What the exercise asks
Output the lines of the records from the one containing "clothes hamper: present" through the last, both ends included. Leave pictures out.

Records from a dataset
=== Section Start ===
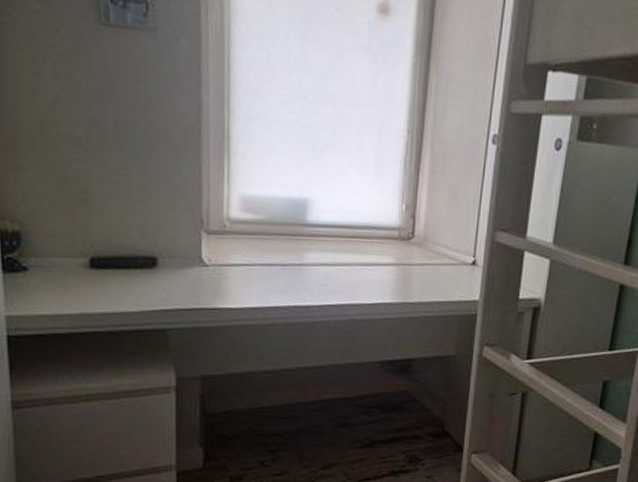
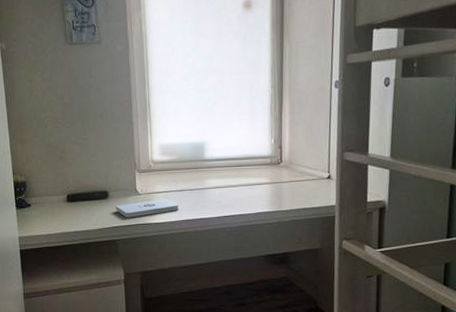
notepad: none [168,274,265,299] -> present [116,199,179,218]

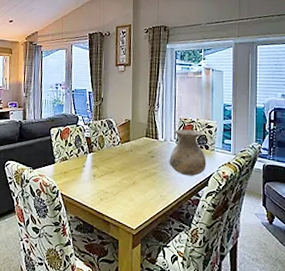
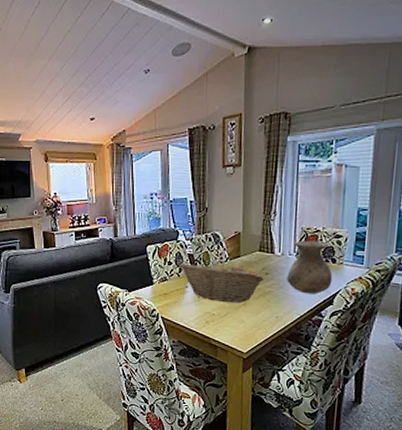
fruit basket: none [78,145,151,183] -> present [179,262,265,303]

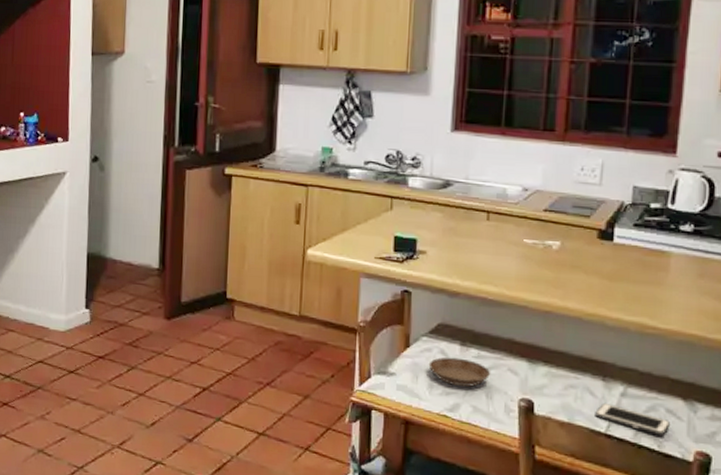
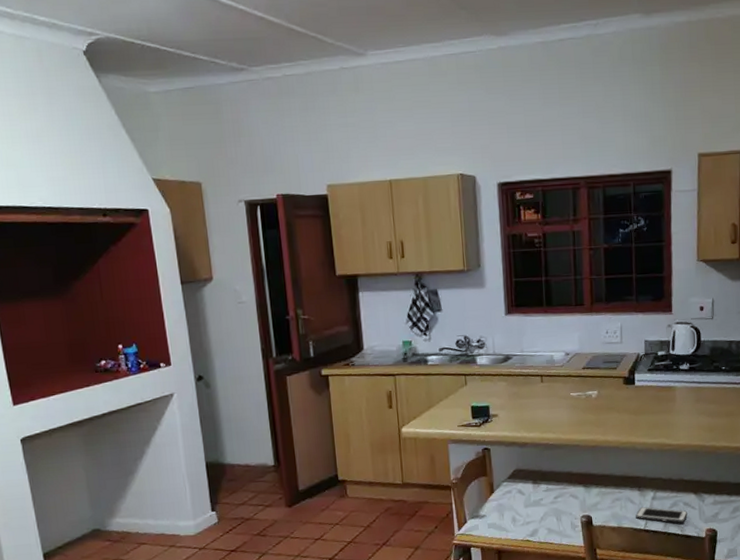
saucer: present [428,356,490,387] -> none [510,493,557,516]

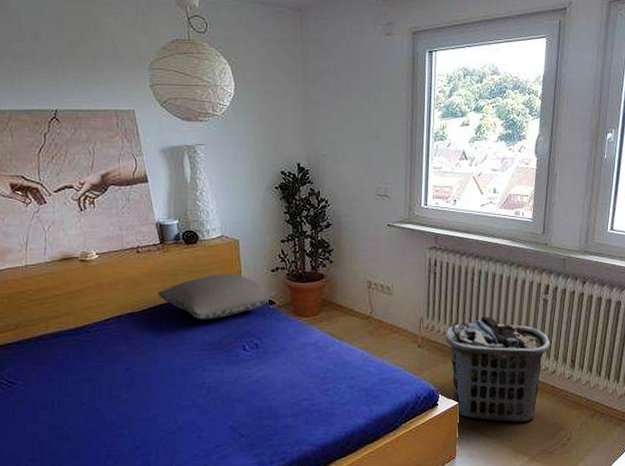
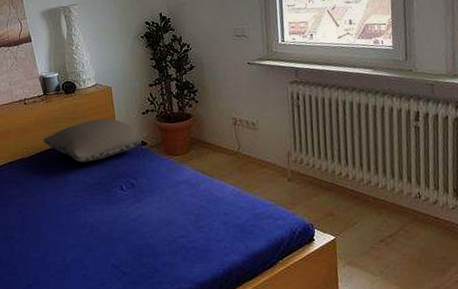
clothes hamper: present [445,316,551,423] -> none [315,147,429,258]

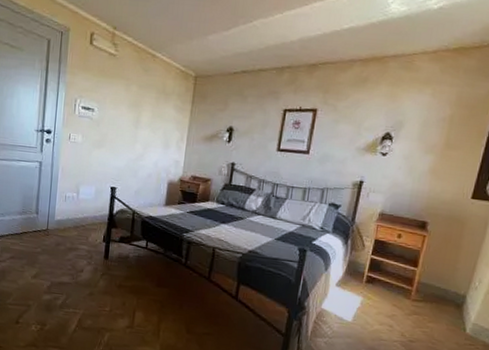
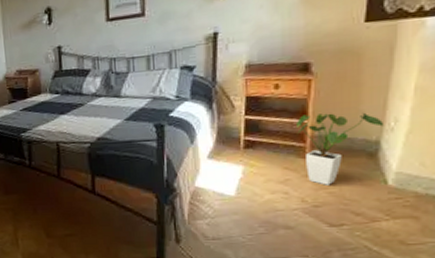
house plant: none [408,263,472,325] -> present [297,112,385,185]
=== Section End ===
Answer section
clothes hamper: present [445,316,551,423] -> none [315,147,429,258]

house plant: none [408,263,472,325] -> present [297,112,385,185]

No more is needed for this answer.